The study underscores the importance of addressing limitations to make LLMs more reliable and trustworthy, particularly in safety-critical applications. It points to an evolving landscape where advanced techniques like RLHF and multimodal capabilities are both promising and challenging, requiring ongoing research to mitigate inherent risks like hallucinations and misalignment.

Methodological Considerations and Limitations

The paper discusses potential biases in LLM-based filtering and clustering techniques due to the reliance on the same models whose limitations are under review. However, the study mitigates these risks via expert validation and by utilizing multiple clustering approaches.

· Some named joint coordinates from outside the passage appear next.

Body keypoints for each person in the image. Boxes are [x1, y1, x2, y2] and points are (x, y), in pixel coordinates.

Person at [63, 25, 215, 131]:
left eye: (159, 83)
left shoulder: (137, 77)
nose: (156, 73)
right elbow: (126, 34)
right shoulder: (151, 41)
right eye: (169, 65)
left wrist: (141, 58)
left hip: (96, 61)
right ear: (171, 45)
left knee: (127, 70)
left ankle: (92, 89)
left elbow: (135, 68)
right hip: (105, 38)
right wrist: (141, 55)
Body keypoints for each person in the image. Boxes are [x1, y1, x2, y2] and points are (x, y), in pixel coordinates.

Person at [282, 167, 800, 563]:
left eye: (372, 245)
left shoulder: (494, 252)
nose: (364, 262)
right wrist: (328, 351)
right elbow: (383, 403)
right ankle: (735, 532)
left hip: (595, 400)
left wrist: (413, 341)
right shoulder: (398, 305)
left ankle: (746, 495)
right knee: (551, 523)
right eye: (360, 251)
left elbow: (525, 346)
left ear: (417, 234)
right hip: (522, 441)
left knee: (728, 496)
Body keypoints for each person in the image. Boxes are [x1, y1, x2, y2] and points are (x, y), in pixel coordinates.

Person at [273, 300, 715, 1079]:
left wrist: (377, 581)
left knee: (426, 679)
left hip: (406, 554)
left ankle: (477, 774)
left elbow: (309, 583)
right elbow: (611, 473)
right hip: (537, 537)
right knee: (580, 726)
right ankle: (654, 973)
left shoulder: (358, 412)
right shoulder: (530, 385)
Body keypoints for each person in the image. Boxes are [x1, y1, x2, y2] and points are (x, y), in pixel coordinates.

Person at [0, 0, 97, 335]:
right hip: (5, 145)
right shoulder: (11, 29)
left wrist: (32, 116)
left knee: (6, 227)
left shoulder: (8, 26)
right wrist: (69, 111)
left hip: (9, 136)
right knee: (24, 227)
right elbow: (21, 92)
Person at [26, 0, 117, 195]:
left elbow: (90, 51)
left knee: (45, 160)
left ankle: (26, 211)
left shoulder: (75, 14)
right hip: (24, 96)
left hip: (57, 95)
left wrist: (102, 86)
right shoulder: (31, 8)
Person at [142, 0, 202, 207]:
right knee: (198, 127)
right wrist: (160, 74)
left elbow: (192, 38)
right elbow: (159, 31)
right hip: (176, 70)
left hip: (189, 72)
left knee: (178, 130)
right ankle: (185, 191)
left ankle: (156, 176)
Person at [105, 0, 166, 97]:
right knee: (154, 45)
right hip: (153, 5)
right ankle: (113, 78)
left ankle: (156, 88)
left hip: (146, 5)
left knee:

The period analyzed spans from 2022 to early 2025, providing a snapshot that captures the rapid evolution in LLM research and the emergence of new focus areas like multimodality and sophisticated safety mechanisms.

Conclusion

The paper "LLLMs: A Data-Driven Survey of Evolving Research on Limitations of LLMs" provides a comprehensive and nuanced analysis of the research trajectory focusing on LLM limitations. By highlighting key trends, dominant themes, and the dynamics between ACL and arXiv repositories, the study sets the stage for future research on improving LLMs' capabilities while effectively addressing their limitations. It advocates for a balanced approach that considers both scientific advancements and potential risks associated with deploying LLMs in real-world, high-stakes environments.